Calexico keeps seeking.
Calexico’s earliest work was at its best when it blended worlds of influences, mixing heavy layers of Southwestern styles with widespread punk, folk, or surf sounds. What could have been a novelty (“indie-rock with a mariachi band!”) never came close that line in the band’s distinctive examination of tones and cultures. Over the past few releases, Calexico has felt less indebted to its Tejano influences and while some idiosyncrasy has been sacrificed, the shift reveals the expansive approach that Joey Burns and John Convertino take, avoiding any potential pigeonholing. On new album The Thread That Keeps Us, the group mixes in growing set of influences while trying to find that titular object that can hold us together.
Mellow tracks dot the album, but urgency defines the disc. “End of the World with You” begins the show with an ostensible romance about “Love in the age of extremes”.” The singer’s concern with “cold wars” and a lack of trust point to something bigger than just abstract musings about the length or depth of a relationship. “Under the Wheels,” dancing its way into a touch of funk, shows lovers escaping a systemic devastation “Under the wheels/ Of the war machine.” Calexico doesn’t push policy positions, but they do respond to the uneasy state of the world. Even the peaceful closer “Music Box” offers its gift in response to the pressures the rest of the album deals with. It does so with the feel of a classic Calexico number, although the that idea could apply just as well to the Spanish “Flores y Tamales.”

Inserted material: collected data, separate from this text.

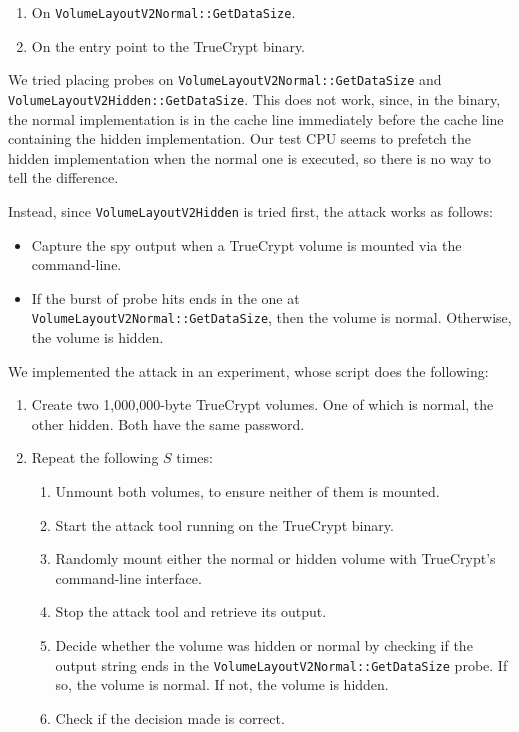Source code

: \documentclass{acm_proc_article-sp}
\begin{document}
\begin{enumerate}
    \item On \texttt{VolumeLayoutV2Normal::GetDataSize}.
    \item On the entry point to the TrueCrypt binary.
\end{enumerate}

We tried placing probes on \texttt{VolumeLayoutV2Normal::GetDataSize} and
\texttt{VolumeLayoutV2Hidden::GetDataSize}. This does not work, since, in the
binary, the normal implementation is in the cache line immediately before the
cache line containing the hidden implementation. Our test CPU seems to prefetch
the hidden implementation when the normal one is executed, so there is no way to
tell the difference.

Instead, since \texttt{VolumeLayoutV2Hidden} is tried first, the attack works as
follows:

\begin{itemize}
    \item Capture the spy output when a TrueCrypt volume is mounted via the
          command-line.
      \item If the burst of probe hits ends in the one at
          \texttt{VolumeLayoutV2Normal::GetDataSize}, then the volume is normal.
          Otherwise, the volume is hidden.
\end{itemize}

We implemented the attack in an experiment, whose script does the following:

\begin{enumerate}
    \item Create two 1,000,000-byte TrueCrypt volumes. One of which is normal,
        the other hidden. Both have the same password.
    \item Repeat the following $S$ times:
        \begin{enumerate}
            \item Unmount both volumes, to ensure neither of them is mounted.
            \item Start the attack tool running on the TrueCrypt binary.
            \item Randomly mount either the normal or hidden volume with
                  TrueCrypt's command-line interface.
            \item Stop the attack tool and retrieve its output.
            \item Decide whether the volume was hidden or normal by checking if
                the output string ends in the
                \texttt{VolumeLayoutV2Normal::GetDataSize} probe. If so, the
                volume is normal. If not, the volume is hidden.
            \item Check if the decision made is correct.
        \end{enumerate}
\end{enumerate}
\end{document}
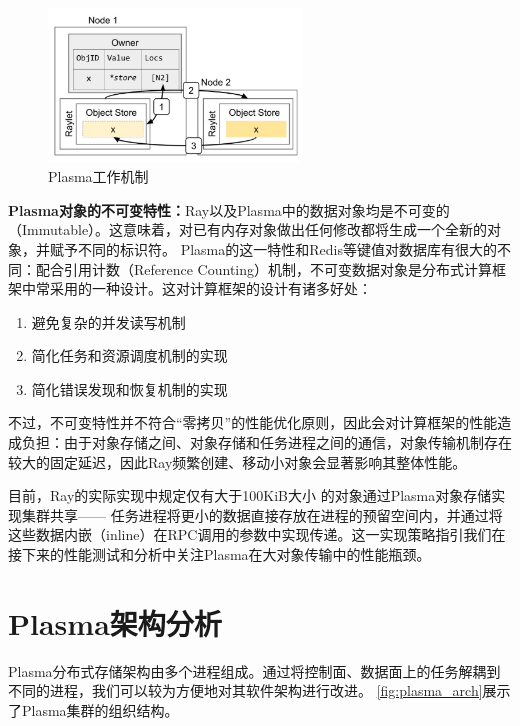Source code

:\begin{figure}[h] 
    \centering
    \includegraphics[width=0.6\textwidth]{image/chap02/object_fetch.png}
    \caption{Plasma工作机制}
    \label{fig:object_fetch}
\end{figure}

\textbf{Plasma对象的不可变特性：}Ray以及Plasma中的数据对象均是不可变的（Immutable）。这意味着，对已有内存对象做出任何修改都将生成一个全新的对象，并赋予不同的标识符。
Plasma的这一特性和Redis等键值对数据库有很大的不同：配合引用计数（Reference Counting）机制，不可变数据对象是分布式计算框架中常采用的一种设计。这对计算框架的设计有诸多好处：

\begin{enumerate}
    \item 避免复杂的并发读写机制
    \item 简化任务和资源调度机制的实现
    \item 简化错误发现和恢复机制的实现
\end{enumerate}

不过，不可变特性并不符合“零拷贝”的性能优化原则，因此会对计算框架的性能造成负担：由于对象存储之间、对象存储和任务进程之间的通信，对象传输机制存在较大的固定延迟，因此Ray频繁创建、移动小对象会显著影响其整体性能。

目前，Ray的实际实现中规定仅有大于100KiB大小
\cite{ray_whitepaper}的对象通过Plasma对象存储实现集群共享——
任务进程将更小的数据直接存放在进程的预留空间内，并通过将这些数据内嵌（inline）在RPC调用的参数中实现传递。这一实现策略指引我们在接下来的性能测试和分析中关注Plasma在大对象传输中的性能瓶颈。

\section{Plasma架构分析}

Plasma分布式存储架构由多个进程组成。通过将控制面、数据面上的任务解耦到不同的进程，我们可以较为方便地对其软件架构进行改进。
\autoref{fig:plasma_arch}展示了Plasma集群的组织结构。

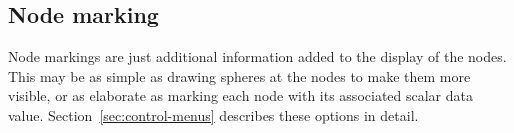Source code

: 
\subsection{Node marking}
\label{sec:displayleads} 

Node markings are just additional information added to the display of the
nodes.  This may be as simple as drawing spheres at the nodes to make them
more visible, or as elaborate as marking each node with its associated
scalar data value.  Section~\ref{sec:control-menus} describes these options
in detail.

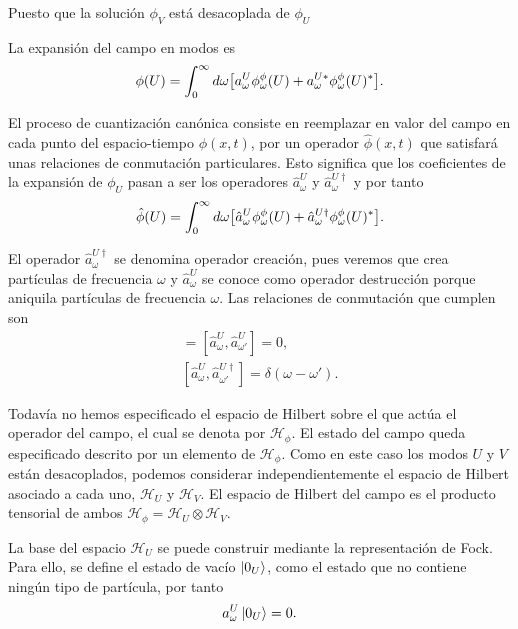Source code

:Puesto que la solución $\phi_V$ está desacoplada de $\phi_U$

La expansión del campo en modos es
\begin{equation}
\phi(U) = \int_0^\infty d\omega \qty[a_\omega^U \phi_\omega^\phi (U)+a_\omega^{U*} \phi_\omega^\phi (U)^*].
\end{equation}

El proceso de cuantización canónica consiste en reemplazar en valor del campo en cada
punto del espacio-tiempo $\phi(x,t)$, por un operador $\hat \phi(x,t)$ que satisfará unas
relaciones de conmutación particulares. 
Esto significa que los coeficientes de la expansión de $\phi_U$ pasan a ser los operadores
$\hat a_\omega^U$ y $\hat a_\omega^{U\dagger}$ y por tanto
\begin{equation}
  \hat \phi(U) = \int_0^\infty d\omega \qty[\hat a_\omega^U\phi_\omega^\phi (U)+\hat a_\omega^{U\dagger} \phi_\omega^\phi (U)^*].
\end{equation}

El operador $\hat a_\omega^{U\dagger}$ se denomina operador creación, pues veremos que crea 
partículas de frecuencia $\omega$ y $\hat a_\omega^U$ se conoce como operador destrucción porque
aniquila partículas de frecuencia $\omega$.
Las relaciones de conmutación que cumplen son
\begin{gather}
  [\hat a_\omega^{U\dagger},\hat a_{\omega'}^{U\dagger}]=[\hat a_\omega^U,\hat a_{\omega'}^U]=0, \\
  [\hat a_\omega^U,\hat a_{\omega'}^{U\dagger}]=\delta(\omega-\omega').
\end{gather}

Todavía no hemos especificado el espacio de Hilbert sobre el que actúa el operador del campo, el cual
se denota por $\mathcal H_\phi$. 
El estado del campo queda especificado descrito por un elemento de $\mathcal H_\phi$.
Como en este caso los modos $U$ y $V$ están desacoplados, podemos considerar independientemente el espacio
de Hilbert asociado a cada uno, $\mathcal H_U$ y $\mathcal H_V$.
El espacio de Hilbert del campo es el producto tensorial de ambos $\mathcal H_\phi=\mathcal H_U\otimes \mathcal H_V$.

La base del espacio $\mathcal H_U$ se puede construir mediante la representación de Fock. 
Para ello, se define el estado de vacío $\ket{0_U}$, como el estado que no contiene ningún tipo
de partícula, por tanto
\begin{equation}
  a^U_\omega \ket{0_U} = 0.
\end{equation}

“Music Box” walks the line between developing that old sound and feeling repetitive, and represents the challenge Calexico faces: veering too far from their trademark sounds could lead to an indistinctness, but sticking to the essentials just creates a retread. The group has enough skill to overcome that challenge. “Another Space” is emblematic of their sonic movements. It has a bit of post-punk groove, but it’s not unconnected to a fusion core. It kind of works. It doesn’t sound Calexico-esque, which makes it a fun break but also makes it an odd fit on an album with a folk number like “The Town & Miss Lorraine” or the ’90s alt-rock of “Dead in the Water.”
That exploration, whether effective or not, makes the album what it is. The group responds to tumultuous times not by writing protest songs, but by releasing a sonic energy and a divergent art. “Voices in the Field” shows a world falling apart; the burning here is representative without being strictly metaphorical. Crisis happens off-screen, and all our lives are on the line. The song’s an answer, but not a panic. Calexico knows enough to balance that sort of track with the Latin “Unconditional Waltz,” an instrumental deep breath. Any thread that keeps us will be elusive, but far-reaching. Calexico keeps seeking, and this latest album is a reminder of how far they’ll stretch.